If a person's mental illness is severe enough, it can be more accurate to attribute her actions to that illness rather than to the person. While the distinction may be difficult to accept, seeing the change that medication can make for mentally ill people can provide a visceral proof of its reality.

The Woman Versus the Illness

Women who themselves have suffered from post-partum psychosis react with compassion to Yates' circumstances. They seem to feel that "there but for the grace of God go I."

One woman called in to a television program to say that although she did not carry out her own homicidal impulse toward her infant, she understands what Yates was feeling. In chat groups on the web, other women who have suffered from the condition, but did not kill any of their children, spoke candidly about how close they came to being in Mrs. Yates' shoes.

These women's empathy for Andrea Yates suggests that the condition of post-partum psychosis takes over a woman's personality and dictates her actions — she becomes almost a puppet in the hands of her illness. While the women who contributed to the dialogue did not kill their infants, they also did not take credit for restraining themselves or claim that a stronger "will" or "character" was responsible. Rather, they credited good fortune for the fact that the illness did not take them to the place where it took Andrea Yates.

What the women say is consistent with Russell Yates' decision to stand by his wife. He said poignantly that "She did it, you know, but the other side of me says she didn't do it — it wasn't her. She wasn't in her right frame of mind. She loved our kids."

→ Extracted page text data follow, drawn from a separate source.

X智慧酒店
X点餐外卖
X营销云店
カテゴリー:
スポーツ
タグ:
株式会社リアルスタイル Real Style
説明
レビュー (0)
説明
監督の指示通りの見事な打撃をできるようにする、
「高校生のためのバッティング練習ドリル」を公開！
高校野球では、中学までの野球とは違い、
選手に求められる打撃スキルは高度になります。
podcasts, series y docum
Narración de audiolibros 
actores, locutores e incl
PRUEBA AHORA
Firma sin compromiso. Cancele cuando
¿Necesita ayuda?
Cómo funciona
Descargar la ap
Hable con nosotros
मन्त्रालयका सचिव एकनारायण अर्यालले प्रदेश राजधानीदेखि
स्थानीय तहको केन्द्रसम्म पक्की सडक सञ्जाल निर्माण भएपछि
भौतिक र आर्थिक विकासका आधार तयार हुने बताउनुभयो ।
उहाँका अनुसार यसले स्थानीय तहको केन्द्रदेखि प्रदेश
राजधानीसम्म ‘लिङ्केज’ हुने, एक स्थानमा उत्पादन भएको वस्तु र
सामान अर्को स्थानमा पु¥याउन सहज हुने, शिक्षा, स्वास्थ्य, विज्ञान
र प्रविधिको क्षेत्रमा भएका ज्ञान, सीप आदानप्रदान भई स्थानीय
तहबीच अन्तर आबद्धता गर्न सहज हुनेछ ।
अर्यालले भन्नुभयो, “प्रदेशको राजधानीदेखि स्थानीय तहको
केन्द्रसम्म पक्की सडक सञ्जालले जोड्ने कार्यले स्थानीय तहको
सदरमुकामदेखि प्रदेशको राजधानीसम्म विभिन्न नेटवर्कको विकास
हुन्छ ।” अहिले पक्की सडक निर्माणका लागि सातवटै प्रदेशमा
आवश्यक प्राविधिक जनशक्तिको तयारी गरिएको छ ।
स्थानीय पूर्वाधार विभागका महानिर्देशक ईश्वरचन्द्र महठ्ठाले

There But For the Grace of God?

We do not like to think of mental illness as a force of nature like an earthquake or a hurricane, a destructive thing that ruins lives but provides no "villain" for us to punish. It is too frightening to imagine that any one of us — carrying on our lives in as moral and upright a manner as we can — could become a different person, could even become a killing machine.

But the truth is, anyone could. We must not allow our need to believe in our own agency and control shut out the reality of what happened to Andrea Yates.

According to her husband, her in-laws, and the other people who knew her well, Mrs. Yates was a kind and gentle person. She would let her plate get cold while making sure that everyone had something to eat. She would cater to everyone's needs but her own. She would bake cookies and create coupons for her children to redeem for hugs. She was not a monster, as strangers passing judgment upon her have claimed. She was and is a human being, one who is entitled to our compassion.

Sherry F. Colb, a FindLaw columnist, is a Professor at Rutgers Law School in Newark, where she teaches Mental Health Law, among other subjects.